文化祭当日 全校生徒のみ
『さて今年もこの時期がやってきました。 州点高校文化祭。 今年も今年で魅力的な新入生が多く入ってきたと思いますが、在校生の皆さんは会えたでしょうか? こう言った機会でもないと会えない人も今日をきっかけに会いに行ってみるのもありかもしれませんよ?』
校内放送で放送部のアナウンスが流れるなかでも、校内の喧騒はなりやまない。 1年生のフロアを見て回っている真面目は廊下をすれ違う生徒、階段から降りてくる生徒、催し物の教室から出てくる生徒など、様々な様子を見ながら警邏にあたっていた。

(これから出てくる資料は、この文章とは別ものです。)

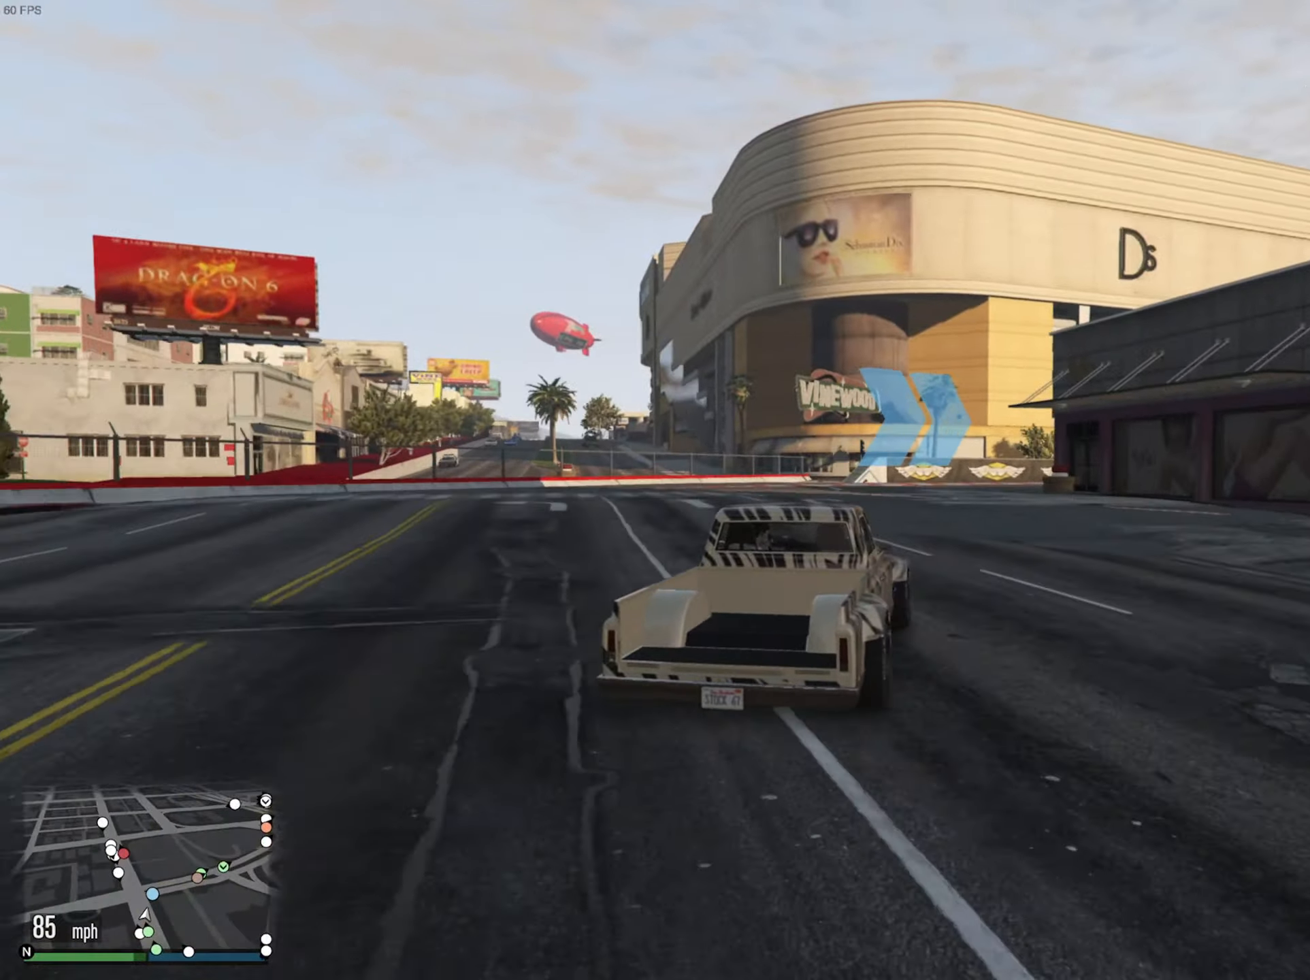
{"buttons": [], "left_stick": "center", "right_stick": "center", "events": [[134, "left_stick", "center"], [250, "left_stick", "down-right"], [350, "left_stick", "center"]]}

「はーい、喋るのでしたら通行の邪魔になら無いよう、廊下のすみに移動してくださーい。」
廊下の真ん中で喋っていた3人組の男子生徒は真面目の言葉にすぐに移動をした。 真面目としては大きなトラブルになる前に移動させるのがベストだと考えていたので、その判断は間違ってはいない。
「話してる内容と見た目が逆なんだよねぇ・・・」
先ほどの会話を少し聞き耳を立てたのだが、男子の見た目なのに「人形がかわいい」とか「あのネイル難しいと思うんだよねぇ」など、女子のような会話が繰り広げられていることに違和感がありつつも、そこはそういう時代だと言う事で無理やり落ち着かせるしかない真面目。 真面目自身も銘に警邏にあたって欲しいとは言われたものの、催し物も見てもいいと言われているので、それっぽい人物をマークしていると言う名目のもと真面目は教室へと入る。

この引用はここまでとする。